Feynman-Kac Derivatives Pricing on the Full Forward Curve

This paper introduces a no-arbitrage, Monte Carlo-free approach to pricing path-dependent interest rate derivatives. The Heath-Jarrow-Morton model gives arbitrage-free contingent claims prices but is infinite-dimensional, making traditional numerical methods computationally prohibitive. To make the problem computationally tractable, I cast the stochastic pricing problem as a deterministic partial differential equation (PDE). Finance-Informed Neural Networks (FINNs) solve this PDE directly by minimizing violations of the differential equation and boundary condition, with automatic differentiation efficiently computing the exact derivatives needed to evaluate PDE terms.
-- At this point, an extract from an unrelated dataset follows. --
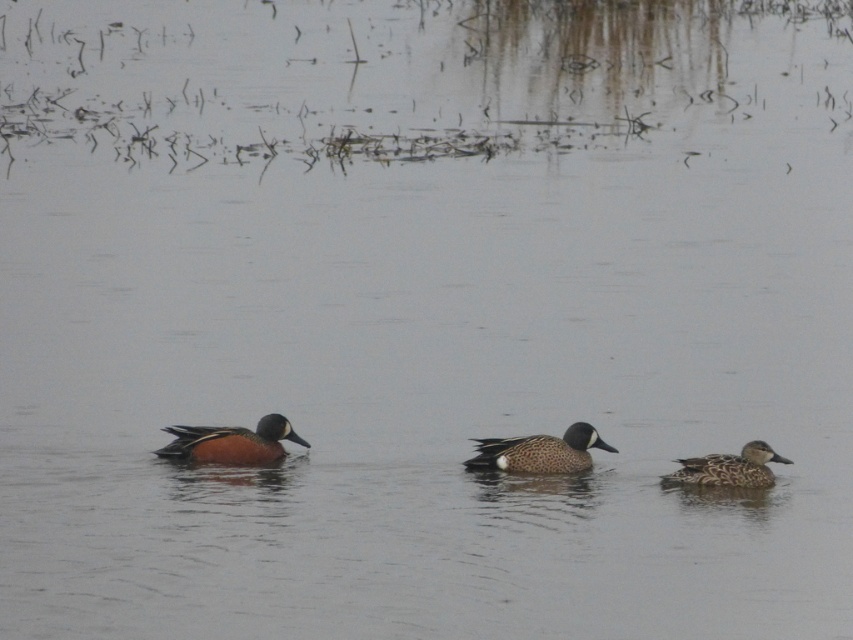
You are a wildlife photographer aiming to capture a closeup of the speckled feathered duck at center and the speckled brown duck at right. Based on their sizes, which duck should you choose a wider lens for to ensure the entire duck fits in the frame?

The speckled feathered duck at center has a larger size compared to the speckled brown duck at right, so you should choose a wider lens for the speckled feathered duck at center to ensure it fits entirely in the frame.

You are a photographer trying to capture the blue speckled duck at left in the image. Based on its coordinates, where should you aim your camera to ensure it is centered in your shot?

You should aim your camera at the coordinates point [231,442] to center the blue speckled duck at left in your shot.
FINNs achieve pricing accuracy within 0.04 to 0.07 cents per dollar of contract value compared to Monte Carlo benchmarks. Once trained, FINNs price caplets in a few microseconds regardless of dimension, delivering speedups ranging from 300,000 to 4.5 million times faster than Monte Carlo simulation as the state space discretization of the forward curve grows from 10 to 150 nodes. The major Greeks-theta and curve deltas-come for free, computed automatically during PDE evaluation at zero marginal cost, whereas Monte Carlo requires complete re-simulation for each sensitivity. The framework generalizes naturally beyond caplets to other path-dependent derivatives-caps, swaptions, callable bonds-requiring only boundary condition modifications while retaining the same core PDE structure.